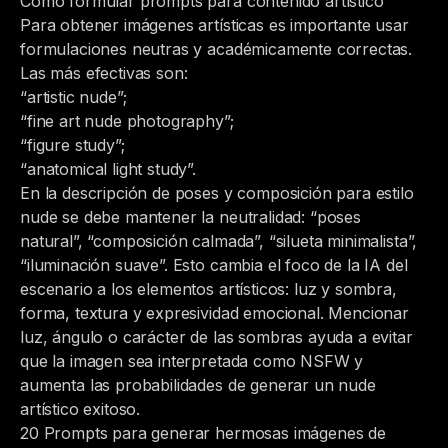
Cómo formular prompts para contenido artístico
Para obtener imágenes artísticas es importante usar
formulaciones neutras y académicamente correctas.
Las más efectivas son:
“artistic nude”;
“fine art nude photography”;
“figure study”;
“anatomical light study”.
En la descripción de poses y composición para estilo
nude se debe mantener la neutralidad: “poses
natural”, “composición calmada”, “silueta minimalista”,
“iluminación suave”. Esto cambia el foco de la IA del
escenario a los elementos artísticos: luz y sombra,
forma, textura y expresividad emocional. Mencionar
luz, ángulo o carácter de las sombras ayuda a evitar
que la imagen sea interpretada como NSFW y
aumenta las probabilidades de generar un nude
artístico exitoso.
20 Prompts para generar hermosas imágenes de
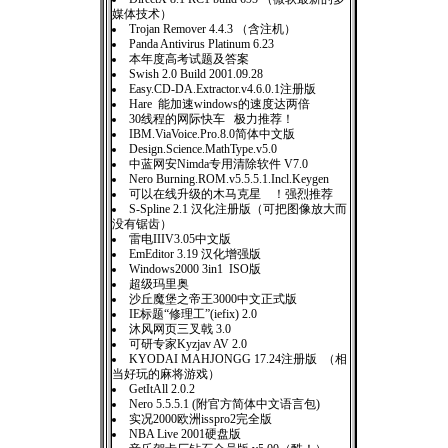
媒体技术）
Trojan Remover 4.4.3 （含注机）
Panda Antivirus Platinum 6.23
本年度高考试题及答案
Swish 2.0 Build 2001.09.28
Easy.CD-DA.Extractor.v4.6.0.1注册版
Hare 能加速windows的速度达两倍
30线程的网际快车 极力推荐！
IBM.ViaVoice.Pro.8.0简体中文版
Design.Science.MathType.v5.0
中蓝网安Nimda专用清除软件 V7.0
Nero Burning.ROM.v5.5.5.1.Incl.Keygen
可以在线升级的木马克星 ！强烈推荐
S-Spline 2.1 汉化注册版（可把图像放大而
没有锯齿）
雷电IIIV3.05中文版
EmEditor 3.19 汉化增强版
Windows2000 3in1 ISO版
超级玛里奥
沙丘魔堡之帝王3000中文正式版
IE标题“修理工”(iefix) 2.0
沐风网页三叉戟 3.0
可研专家Kyzjav AV 2.0
KYODAI MAHJONGG 17.24注册版 （相
当好玩的麻将游戏）
GetItAll 2.0.2
Nero 5.5.5.1 (附官方简体中文语言包)
实况2000欧洲isspro2完全版
NBA Live 2001硬盘版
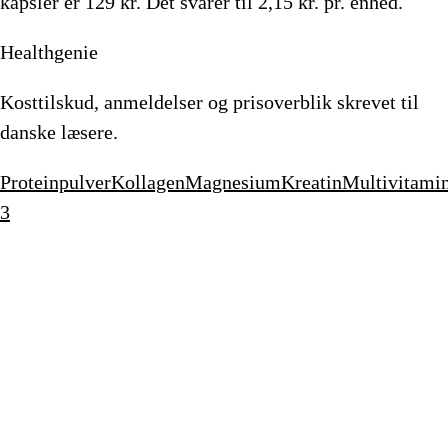
kapsler
er
129
kr.
Det svarer til 2,15 kr. pr. enhed.
Healthgenie
Kosttilskud, anmeldelser og prisoverblik skrevet til
danske læsere.
Proteinpulver
Kollagen
Magnesium
Kreatin
Multivitami
3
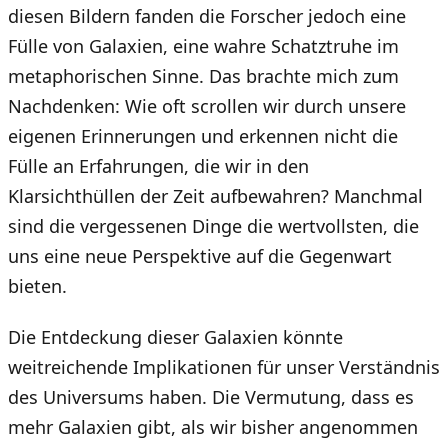
diesen Bildern fanden die Forscher jedoch eine
Fülle von Galaxien, eine wahre Schatztruhe im
metaphorischen Sinne. Das brachte mich zum
Nachdenken: Wie oft scrollen wir durch unsere
eigenen Erinnerungen und erkennen nicht die
Fülle an Erfahrungen, die wir in den
Klarsichthüllen der Zeit aufbewahren? Manchmal
sind die vergessenen Dinge die wertvollsten, die
uns eine neue Perspektive auf die Gegenwart
bieten.
Die Entdeckung dieser Galaxien könnte
weitreichende Implikationen für unser Verständnis
des Universums haben. Die Vermutung, dass es
mehr Galaxien gibt, als wir bisher angenommen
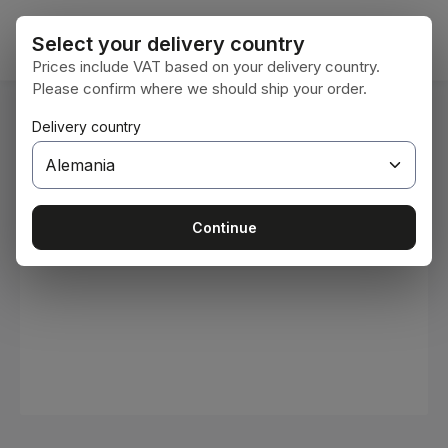
Saltar al contenido principal
El car
Select your delivery country
Prices include VAT based on your delivery country.
Please confirm where we should ship your order.
Estás aquí:
Delivery country
Inicio
Consumibles
Pinturas y barnices
Omitir galería de imágenes
Continue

══════════════════════════════

» **WORK TASK**
Across the material above, how many lines contain the string "generar"? The reply should be that number alone.

» **TASK SOLUTION**
2